Stadsgesprek hoogbouw: “Worden we Dubai aan de Dommel?”

Een gesprek tussen Eindhovenaren en gemeentebestuurders die de bouwplannen voor de binnenstad willen uitleggen, bleek woensdagavond een schot in de roos. Nooit was het zo druk bij een dergelijke bijeenkomst. Driehonderd mensen vonden de weg naar een hergebruikt kantoorpand om daar met de gemeente van gedachten te wisselen.

door
foto Jan Willem van den Enden

“In Eindhoven is de ruimte om te bouwen nagenoeg op”, begint wethouder wonen Yasin Torunoglu, “en de meeste oude kantoorpanden zijn al getransformeerd”. Hoogleraar Elphi Nelissen, oud-decaan van TU/e-faculteit Bouwkunde en aanwezig in het discussiepanel, noemt de bouwopgave die het Rijk stelt: “In Nederland moeten in tien jaar een miljoen woningen worden bijgebouwd om in de behoefte te kunnen voorzien. Daarvan moeten er 120.000 in Brabant worden gebouwd en een kwart daarvan in Eindhoven en omstreken.”

De gemeente heeft daarom een verdichtingsvisie opgesteld. “Let wel: visie is een onduidelijk woord. In de visie scheppen we voorwaarden om eventueel hoog te bouwen, maar het hoeft niet. Het is nog geen plan”, legt ambtenaar Jean van Zeeland uit.

Stedenbouwkundige Herman Kerkdijk licht de visie toe. “We zitten nu in de voormalige Lichttoren. Dit baken van onze stad is in 1921 gebouwd en was destijds met 48 meter het hoogste gebouw van Nederland. Maar de stad verandert. Opeens zitten we in Brainport.”

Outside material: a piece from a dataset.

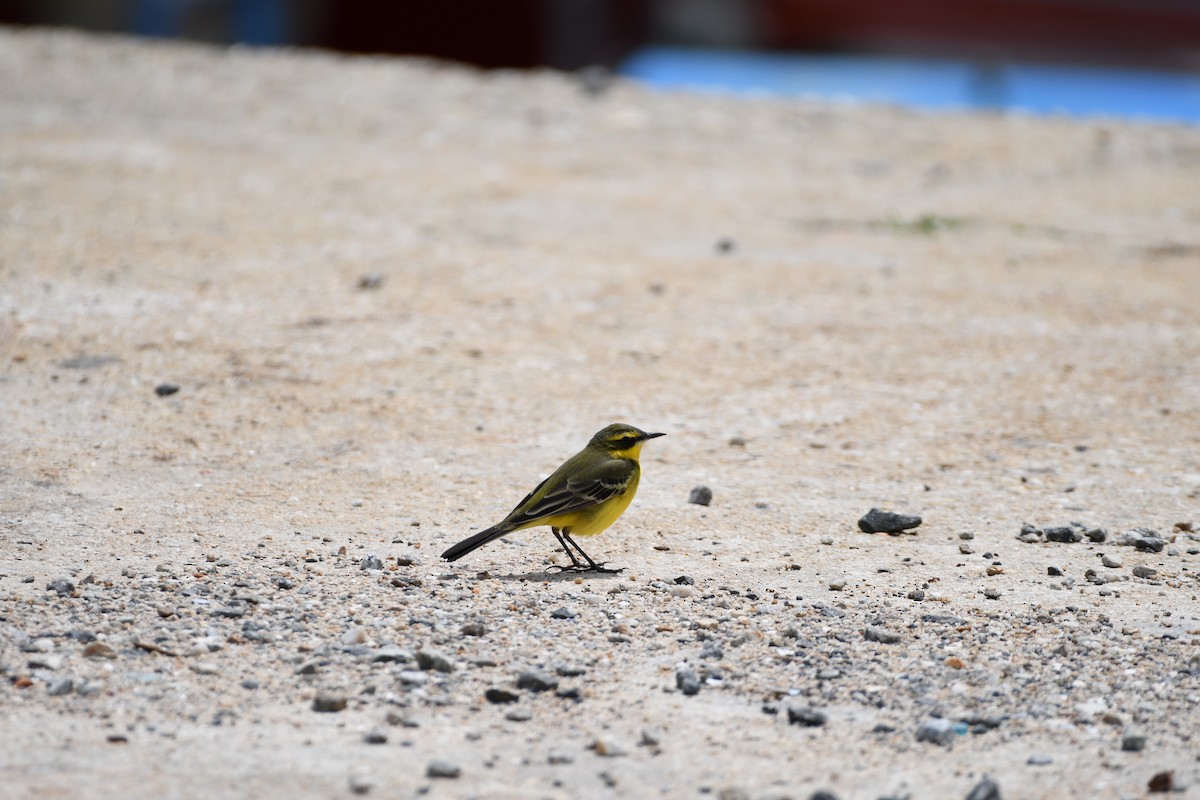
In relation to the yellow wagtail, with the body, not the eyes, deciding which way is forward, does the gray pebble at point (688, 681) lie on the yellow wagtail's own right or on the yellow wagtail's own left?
on the yellow wagtail's own right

Het wordt mogelijk om in de binnenstad plus de Bergen en gebied rond de Tramstraat te bouwen tot 105 meter, als het aan hem ligt. Op het Stadhuisplein ziet hij bouw tussen 135 en 160 meter voor zich. “Het is een plein, het blijft een plein, waar wordt gevierd en gerouwd”, zegt hij. “Het moet de dansvloer van Eindhoven zijn.”

Knelpunten

Na de presentatie van de stedenbouwkundige is er ruimte voor vragen van de binnenstadbewoners. Niet voor de antwoorden. “We inventariseren de knelpunten”, zegt de gespreksleider. Die zijn er. Het bijbehorende voorzieningenniveau voor bewoners, de infrastructuur, de kosten; het baart de belangstellenden zorgen. “Waarom stevenen we af naar Dubai aan de Dommel?” en “Wordt er rekening gehouden met de gezondheid voor de bewoners van naastgelegen laagbouw?  Met valwinden, de hittestrijd en het fijnstof?”

 

Elphi Nelisssen stelt gerust dat windhinder te voorspellen is en dat er rekening mee moet worden gehouden. Haar belangrijkste boodschap die ze blijft herhalen, is dat er circulair gebouwd moet worden. “In 2050 moet dat in Nederland standaard zijn. Alle grondstoffen moeten te hergebruiken zijn. Misschien moeten we biomaterialen gebruiken. Maar we moeten al nadenken vóór we beginnen te bouwen.” Wat dat betreft is het Eindhovense district E (het stationsgebied-red) een gemiste kans. “Daar beginnen ze op begane vloeren gewoon met beton.”